Quand le forum livrera ses secrets …

Les fouilles ont récemment repris au parc archéologique européen de Bliesbruck-Reinheim au niveau du forum, véritable centre névralgique et commercial de la cité gallo-romaine de Moselle. Cette nouvelle campagne scientifique est menée par une équipe internationale, composée notamment d’étudiants italiens, suite aux liens tissés lors de l’exposition consacrée à Pompéi il y a quelque temps sur le site. En 2008, une abside ainsi que des constructions avaient déjà été mis à jour. Ceci avait permis de dévoiler un grand bâtiment rectangulaire, peut-être une fontaine monumentale ou un nymphée. Cette année, les archéologues ont décidé d’élargir le périmètre des fouilles afin d’étudier l’agencement des constructions devant et derrière la fontaine. A cette fouille, s’ajoute celle d’un des bâtiments jouxtant le forum. Celui-ci devait être assez imposant, comme le laissent suggérer son plan basilical ainsi que ses piliers. Les archéologues ont immédiatement retrouvé des tuiles, ce qui signifie que l’édifice a fini par s’écrouler sur lui-même, préservant ainsi des vestiges qui pourraient peut-être éclairer les scientifiques sur la fonction du bâtiment dans la cité gallo-romaine des bords de la Blies. Cité de plusieurs milliers d’habitants dont on ne connaît toujours pas le nom …

3 réflexions au sujet de “Quand le forum livrera ses secrets …”

  1. Les fouilles ont dernièrement repris au Parc Archéologique Européen de Bliesbruck-Reinheim.
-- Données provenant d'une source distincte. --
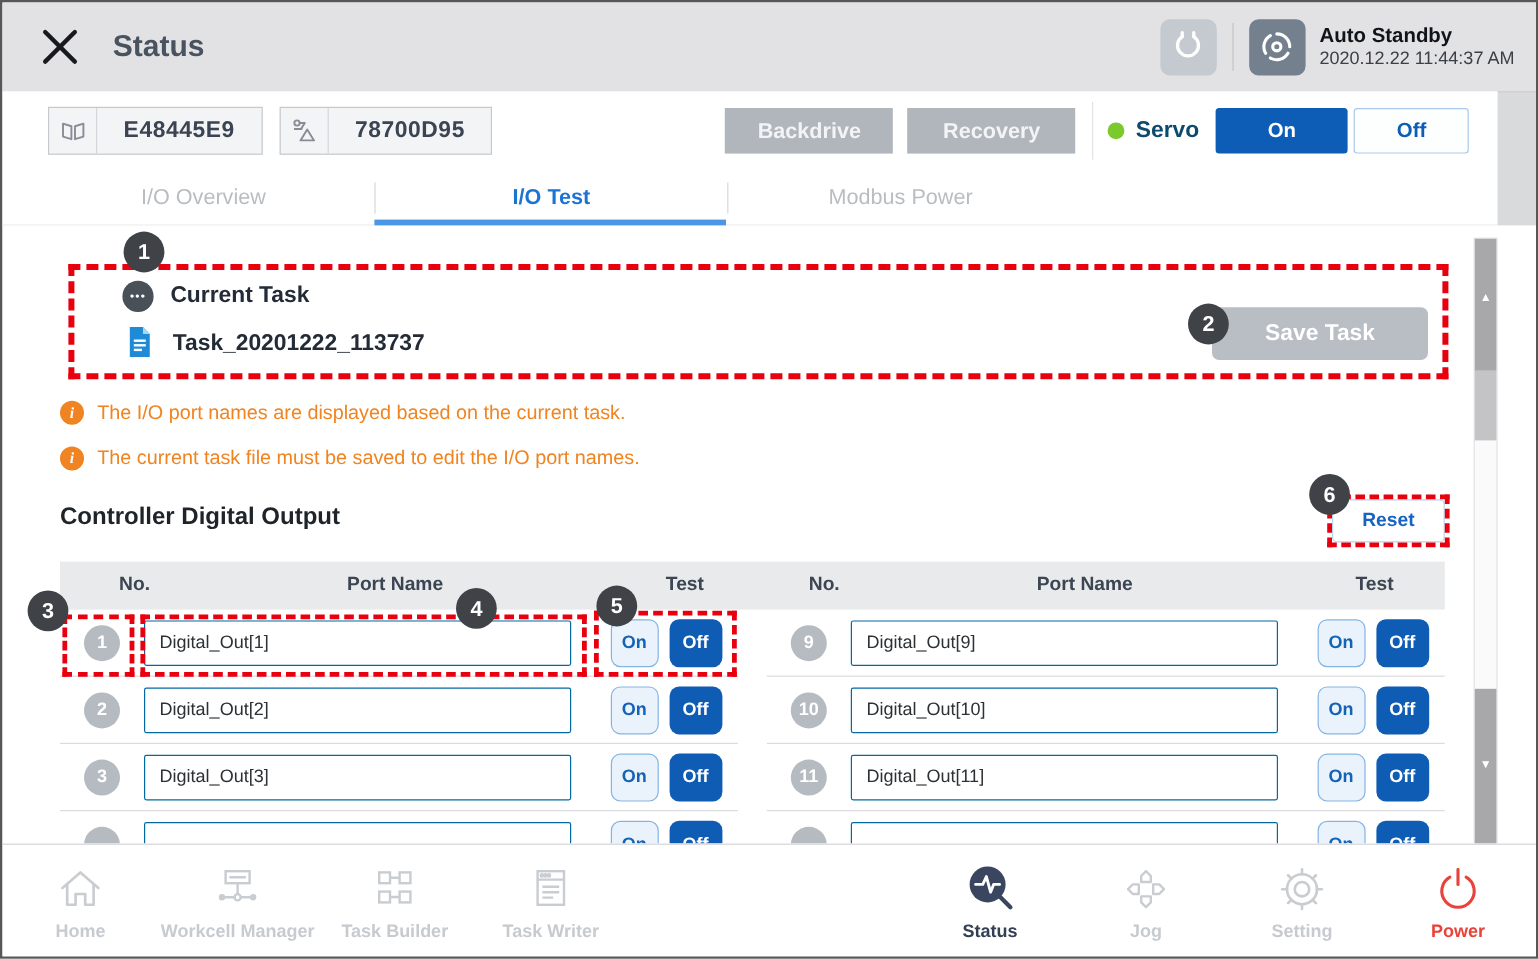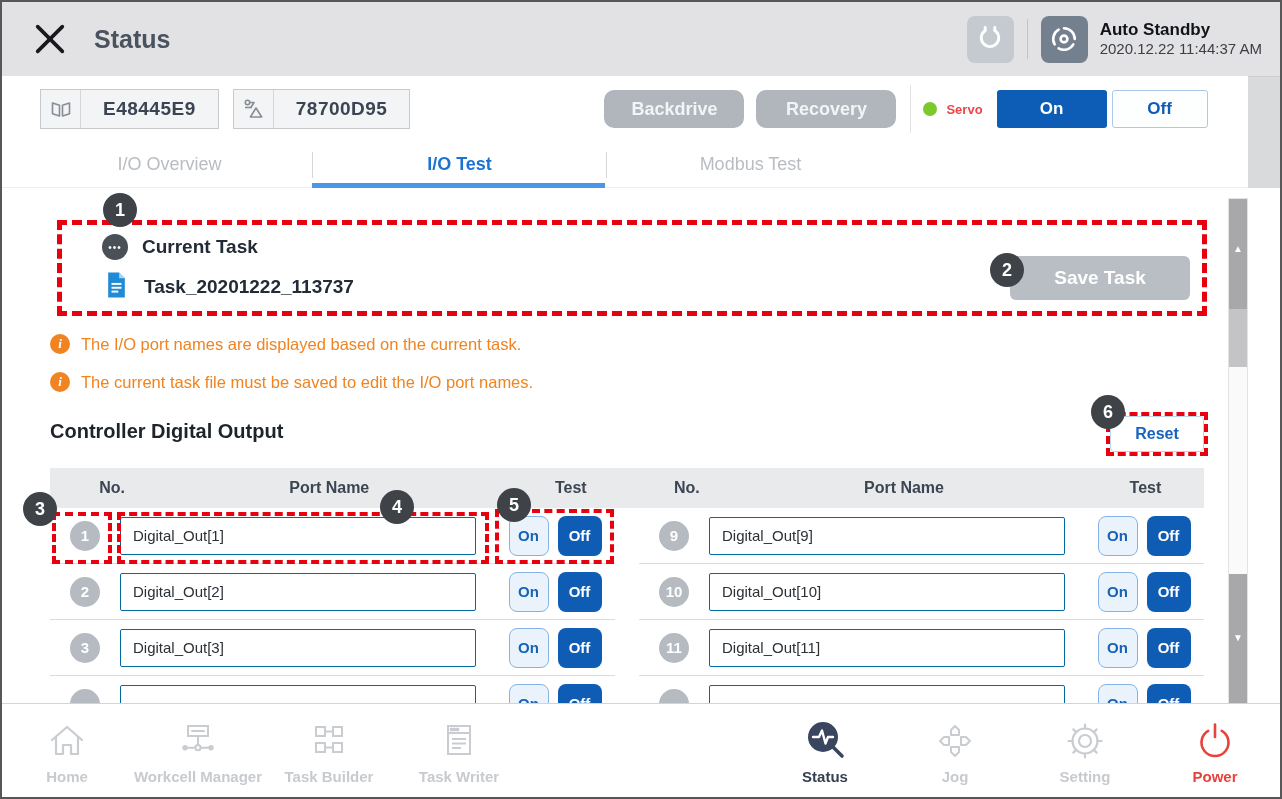--- a/index.html
+++ b/index.html
@@ -24,27 +24,27 @@
   .mode-time { font-size:15px; color:#3b4047; }
 
   
   .band-wrap { height:112px; background:#d9dadc; padding:0 32px 0 0; }
   .band { position:relative; height:100%; background:#fff; }
   .id-row { position:relative; height:66px; display:flex; align-items:center; }
   .id-badge { height:40px; display:flex; align-items:center; background:#f3f4f5; border:1px solid #c7cacd; margin-left:14px; }
   .id-badge:first-child { margin-left:38px; }
   .id-badge .badge-ic { width:40px; height:100%; display:flex; align-items:center; justify-content:center; border-right:1px solid #d4d7da; }
   .id-badge .badge-txt { padding:0 22px; font-size:19px; font-weight:bold; color:#3a4452; letter-spacing:0.5px; }
-  .gray-btn { width:140px; height:38px; border:none; border-radius:10px; background:#b1b6bd; color:#f3f4f6;
+  .gray-btn { width:140px; height:38px; border:none; border-radius:0; background:#b1b6bd; color:#f3f4f6;
               font-size:18px; font-weight:bold; font-family:inherit; }
   .gray-btn.backdrive { margin-left:194px; }
   .gray-btn.recovery { margin-left:12px; }
   .servo-divider { width:1px; height:48px; background:#e2e2e4; margin-left:14px; }
   .servo-dot { width:14px; height:14px; border-radius:50%; margin-left:12px; }
-  .servo-label { font-size:13px; font-weight:bold; color:#ef4444; margin-left:9px; }
+  .servo-label { font-size:19px; font-weight:bold; color:#0c4a6e; margin-left:9px; }
   .servo-on { width:110px; height:38px; margin-left:14px; border:none; border-radius:3px; background:#0d5cb5;
               color:#fff; font-size:17px; font-weight:bold; font-family:inherit; }
   .servo-off { width:96px; height:38px; margin-left:5px; border:1px solid #a9c9ea; border-radius:3px; background:#fdfefe;
                color:#0d5cb5; font-size:17px; font-weight:bold; font-family:inherit; }
   .tab-row { position:relative; height:46px; display:flex; align-items:center; padding-left:25px;
              border-bottom:1px solid #ededef; }
   .tab { height:100%; display:flex; align-items:center; justify-content:center; font-size:18px; color:#b9bdc2; cursor:pointer; }
   .tab.t1 { width:285px; }
   .tab.t2 { width:293px; font-weight:bold; color:#1b74d4; }
   .tab.t3 { width:287px; }
@@ -205,21 +205,21 @@
         <div class="servo-dot" id="servo-dot" style="background: rgb(123, 201, 44);"></div>
         <div class="servo-label">Servo</div>
         <button class="servo-on">On</button>
         <button class="servo-off">Off</button>
       </div>
       <div class="tab-row">
         <div class="tab t1">I/O Overview</div>
         <div class="tab-sep"></div>
         <div class="tab t2">I/O Test</div>
         <div class="tab-sep"></div>
-        <div class="tab t3">Modbus Test</div>
+        <div class="tab t3">Modbus Power</div>
         <div class="tab-underline"></div>
       </div>
     </div>
   </div>
 
   <div class="content">
 
     <div class="ellipsis-ic"></div>
     <div class="cur-task-label">Current Task</div>
     <div class="doc-ic">

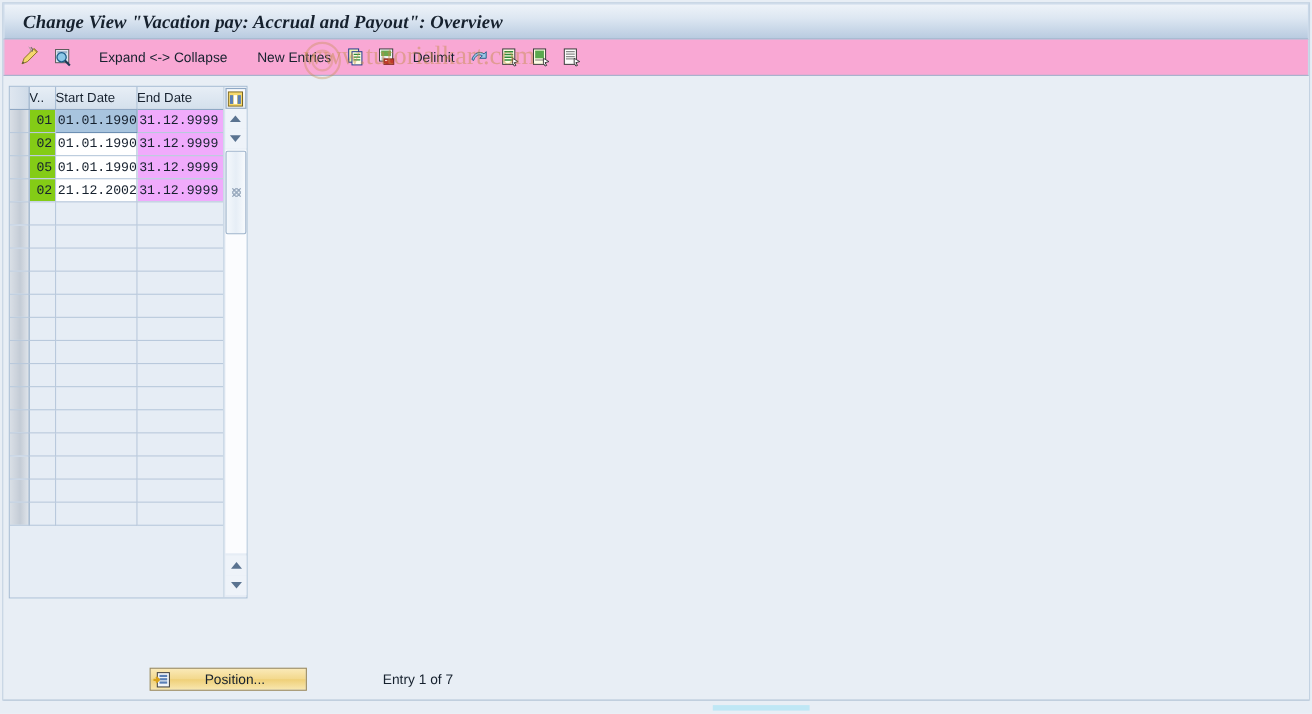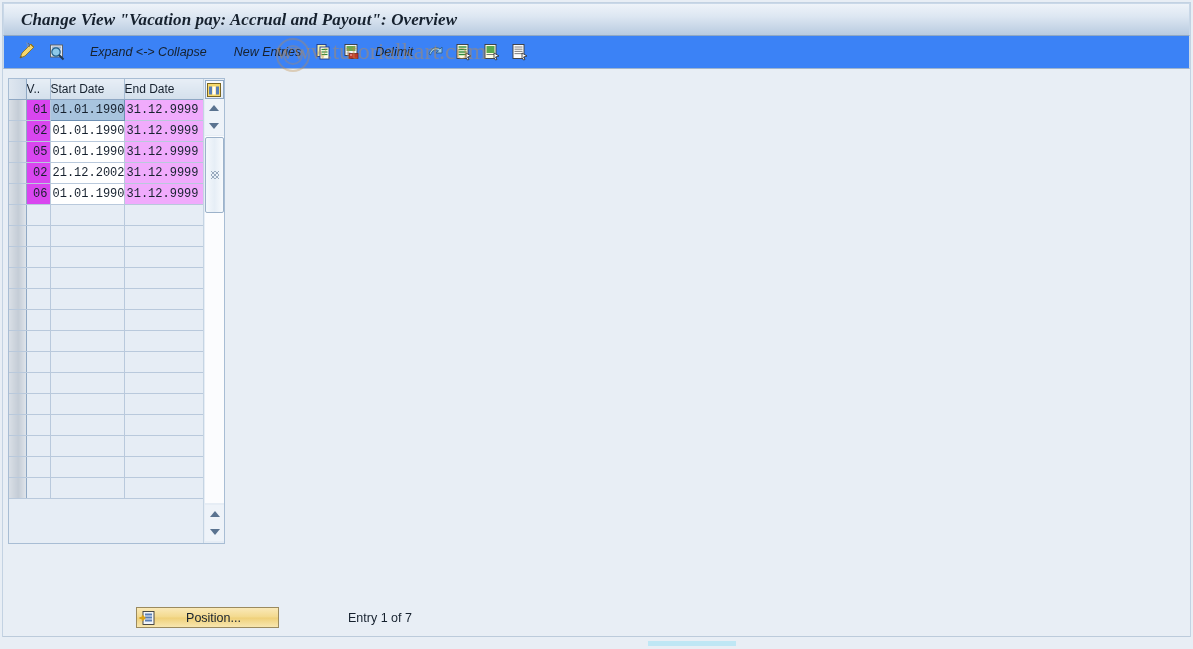--- a/index.html
+++ b/index.html
@@ -51,29 +51,28 @@
     white-space: nowrap;
   }
 
   
   .toolbar {
     position: absolute;
     left: 3px;
     top: 36px;
     width: 1187px;
     height: 33px;
-    background: #3b82f6;
+    background: #f9a8d4;
     border-left: 1px solid #c9d8e8;
     border-right: 1px solid #c9d8e8;
     border-bottom: 1px solid #9fb4cd;
     box-sizing: border-box;
     display: flex;
     align-items: center;
     padding-left: 10px;
-    font-style: italic;
   }
   .tb-item {
     display: flex;
     align-items: center;
     height: 24px;
     margin-right: 4px;
     padding: 0 3px;
     white-space: nowrap;
   }
   .tb-text {
@@ -199,21 +198,21 @@
     overflow: hidden;
     background: #e6edf5;
   }
   td.selcell {
     background: linear-gradient(to right, #d9dfe6 0%, #c4ccd6 55%, #dfe4ea 100%);
     border-right: 1px solid #8fa8c4;
   }
   td.v-col {
     text-align: right;
     padding-right: 2px;
-    background: #d946ef;
+    background: #84cc16;
     font-family: "Liberation Mono", monospace;
   }
   td.d-col {
     padding-left: 2px;
     background: #f0abfc;
   }
   td.d-col.white {
     background: #ffffff;
   }
   td.d-col.focused {
@@ -529,26 +528,20 @@
             <tr>
               <td class="selcell"></td>
               <td class="v-col">05</td>
               <td class="d-col white">01.01.1990</td>
               <td class="d-col">31.12.9999</td>
             </tr>
             <tr>
               <td class="selcell"></td>
               <td class="v-col">02</td>
               <td class="d-col white">21.12.2002</td>
-              <td class="d-col">31.12.9999</td>
-            </tr>
-            <tr>
-              <td class="selcell"></td>
-              <td class="v-col">06</td>
-              <td class="d-col white">01.01.1990</td>
               <td class="d-col">31.12.9999</td>
             </tr>
             <tr class="empty">
               <td class="selcell"></td>
               <td></td>
               <td></td>
               <td></td>
             </tr>
             <tr class="empty">
               <td class="selcell"></td>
Une équipe franco-italienne poursuit en effet ses investigations sur le forum pour la quatrième année consécutive. L’objectif est de tenter de comprendre la fonction des bâtiments encadrant ce qui devait abriter une fontaine monumentale, notamment la basilique, qui au temps des romains n’était pas un édifice religieux, mais souvent un lieu de pouvoir. Les chercheurs ont minutieusement dégagé les bases des piliers de grès et ont étudié une des pièces qui a subi des transformations durant l’Antiquité tardive. Dans l’autre bâtiment, sans doute dédié au commerce, l’équipe s’est concentrée sur une cave. Un troisième groupe cherchait les traces des chemins empierrés menant des thermes à la voie romaine, pour comprendre comment s’organisait la circulation sur cette ancienne place publique. S’il n’y a pas eu, pour l’heure, de découverte majeure, les archéologues ont fait un pas de plus dans la compréhension de cette cité gallo-romaine qui n’a toujours pas livré son nom.

  2. Après quatre ans de fouilles, le site archéologique de l’ancienne église de Bliesbruck, détruite en 1944, n’a pas encore livré tous ses secrets. Mais les recherches d’une quinzaine d’étudiants, parmi lesquels des Belges de l’Université Libre de Bruxelles, ont permis d’en apprendre plus sur l’édifice enfoui situé sur la rive droite de la Sarre. D’après les éléments découverts, les spécialistes s’accordent à dire que le chœur daterait du IXème siècle. La fouille de la nef, si elle était programmée, permettrait d’en savoir plus.
    Les scientifiques savaient déjà que l’église avait été construite sur les bases d’une précédente plus petite, élevée au XIVème siècle et détruite en 1772. Ils savaient également qu’un état primitif de l’église existait avant le XIVème siècle. Cela dit, rien n’explique à l’heure actuelle pourquoi et quand l’ancien site gallo-romain de Bliesbruck a été abandonné au profit de la rive droite de la Sarre.

  3. Jusqu’en 2013, les fouilles s’étaient concentrées sur le forum, en face des thermes de Bliesbruck. Fruit d’un partenariat établi entre le Conseil départemental de la Moselle et l’Université de Chieti-Pescara, ces recherches sur le site archéologique ont notamment permis de dévoiler les vestiges d’une fontaine monumentale. Les fouilles se concentrent désormais sur la partie méridionale de la cité. Des prospections ont été menées dans ce secteur. Elles mettent en évidence des bâtiments et une voie romaine.
    Agglomération secondaire de l’Empire romain comme il en existait tous les 20 ou 30 km, l’ancienne cité des Médiomatriques n’a pas encore dévoilé tous ses mystères. Comparable à Pompéi, en superficie tout du moins, elle reflète le développement urbain et les modes de vie adoptés entre le II et le IIIème siècle après J-C.